Use std::invoke in generic code. Any template that accepts a callable should invoke it via std::invoke rather than callable(args...). Pointer-to-members are not directly callable with (), so code that omits this will silently reject them.

Use using aliases for complex types. Pointer-to-member type syntax becomes unreadable with const, noexcept, or ref-qualifiers attached:

cpp

Godbolt

// Readable:
using EventHandler = void (EventLoop::*)(int fd, uint32_t events);

// Unreadable at scale:
void (EventLoop::*handler)(int fd, uint32_t events) = &EventLoop::on_readable;

Understand the conversion direction. Pointer-to-member conversion is contravariant on the class: a Base::* converts implicitly to Derived::*, which is the reverse of what regular pointers do. This is correct — a derived object has all base members, so a pointer-to-base-member can be applied to a derived object:

cpp

Godbolt

struct Base    { int x; };
struct Derived : Base { int y; };

int Base::*    bx = &Base::x;
int Derived::* dx = bx;        // implicit: Base::* → Derived::* ✓
// int Base::* bx2 = &Derived::y; // error: Derived::* → Base::* is not implicit ✗

Common Pitfalls

Forgetting parentheses around .* expressions. The .* and ->* operators have lower precedence than the function call (). Without parentheses, obj.*fn(arg) parses as obj.*(fn(arg)) — a type error at best, silent misparse at worst. Always write (obj.*fn)(arg).

Assuming pointer-to-member is a pointer. It is not. It cannot be stored in void*, printed as an integer address, or cast to uintptr_t. Its size is implementation-defined and may exceed sizeof(void*), particularly in the presence of virtual functions or multiple inheritance, where the implementation may need to store a vtable offset alongside the function pointer.
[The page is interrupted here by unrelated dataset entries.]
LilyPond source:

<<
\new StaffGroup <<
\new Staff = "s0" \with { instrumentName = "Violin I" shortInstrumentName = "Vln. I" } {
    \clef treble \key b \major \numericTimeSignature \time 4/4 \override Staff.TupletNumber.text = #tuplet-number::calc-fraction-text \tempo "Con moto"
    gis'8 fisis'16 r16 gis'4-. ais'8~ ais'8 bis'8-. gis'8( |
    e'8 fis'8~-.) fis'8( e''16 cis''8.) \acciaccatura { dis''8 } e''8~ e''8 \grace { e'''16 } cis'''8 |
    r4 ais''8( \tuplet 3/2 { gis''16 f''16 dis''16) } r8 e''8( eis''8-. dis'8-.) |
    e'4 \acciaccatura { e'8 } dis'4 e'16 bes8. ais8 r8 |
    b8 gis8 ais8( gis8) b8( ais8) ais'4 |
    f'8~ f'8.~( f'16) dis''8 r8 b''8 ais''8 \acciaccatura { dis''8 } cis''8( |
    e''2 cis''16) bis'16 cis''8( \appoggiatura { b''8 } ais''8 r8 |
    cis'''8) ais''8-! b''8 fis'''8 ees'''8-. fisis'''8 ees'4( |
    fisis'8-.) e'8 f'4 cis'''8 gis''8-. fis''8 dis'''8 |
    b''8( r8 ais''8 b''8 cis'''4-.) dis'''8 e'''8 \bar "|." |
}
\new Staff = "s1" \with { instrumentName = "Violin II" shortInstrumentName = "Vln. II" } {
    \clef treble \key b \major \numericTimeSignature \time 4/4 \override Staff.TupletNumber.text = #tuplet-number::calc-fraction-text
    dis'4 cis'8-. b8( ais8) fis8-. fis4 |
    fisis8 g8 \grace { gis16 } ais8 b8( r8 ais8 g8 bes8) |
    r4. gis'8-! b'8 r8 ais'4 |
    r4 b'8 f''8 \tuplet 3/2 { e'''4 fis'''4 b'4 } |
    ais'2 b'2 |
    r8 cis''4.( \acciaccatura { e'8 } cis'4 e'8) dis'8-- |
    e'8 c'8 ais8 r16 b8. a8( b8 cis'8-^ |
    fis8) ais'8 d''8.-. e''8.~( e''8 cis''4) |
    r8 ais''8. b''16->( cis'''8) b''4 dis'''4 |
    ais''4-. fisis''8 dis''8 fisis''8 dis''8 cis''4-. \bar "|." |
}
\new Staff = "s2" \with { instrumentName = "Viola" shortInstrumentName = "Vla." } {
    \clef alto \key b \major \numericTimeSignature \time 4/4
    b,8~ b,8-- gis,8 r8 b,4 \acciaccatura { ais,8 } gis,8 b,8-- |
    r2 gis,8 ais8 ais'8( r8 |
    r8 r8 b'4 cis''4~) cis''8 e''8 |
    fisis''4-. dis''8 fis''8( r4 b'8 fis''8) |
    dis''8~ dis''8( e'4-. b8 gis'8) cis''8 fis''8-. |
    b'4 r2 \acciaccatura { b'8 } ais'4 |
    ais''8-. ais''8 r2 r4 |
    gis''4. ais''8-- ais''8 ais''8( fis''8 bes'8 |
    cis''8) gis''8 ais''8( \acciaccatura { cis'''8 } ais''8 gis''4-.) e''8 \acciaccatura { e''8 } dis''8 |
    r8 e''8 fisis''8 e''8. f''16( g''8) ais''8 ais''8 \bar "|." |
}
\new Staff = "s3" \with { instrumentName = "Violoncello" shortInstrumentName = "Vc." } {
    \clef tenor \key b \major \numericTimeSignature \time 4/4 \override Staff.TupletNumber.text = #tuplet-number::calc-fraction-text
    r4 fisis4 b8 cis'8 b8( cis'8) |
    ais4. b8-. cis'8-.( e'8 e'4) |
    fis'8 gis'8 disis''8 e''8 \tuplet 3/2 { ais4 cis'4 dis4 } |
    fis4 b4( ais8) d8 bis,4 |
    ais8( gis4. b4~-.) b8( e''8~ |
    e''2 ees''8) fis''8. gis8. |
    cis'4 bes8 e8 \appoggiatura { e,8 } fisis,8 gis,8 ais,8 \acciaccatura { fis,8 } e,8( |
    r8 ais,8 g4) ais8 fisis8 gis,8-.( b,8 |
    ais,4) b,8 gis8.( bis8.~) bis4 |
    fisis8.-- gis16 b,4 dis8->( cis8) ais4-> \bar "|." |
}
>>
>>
Calling through a null pointer-to-member. Undefined behavior, the same as any null dereference:

cpp

Godbolt

CmdFn fn = nullptr;
(cmd.*fn)();  // undefined behavior

Ignoring cv-qualifiers on member function types. A const member function has a distinct pointer type. Assignment across the qualifier boundary is a compile error:

cpp

Godbolt

struct Foo {
    int  get() const;
    void set(int);
};

int (Foo::*pg)() const = &Foo::get;  // ok
// int (Foo::*ps)() const = &Foo::set;  // error: set is not const-qualified

Taking the address of a static member function. This is a compile error. Static members are not instance-bound; use a plain function pointer instead.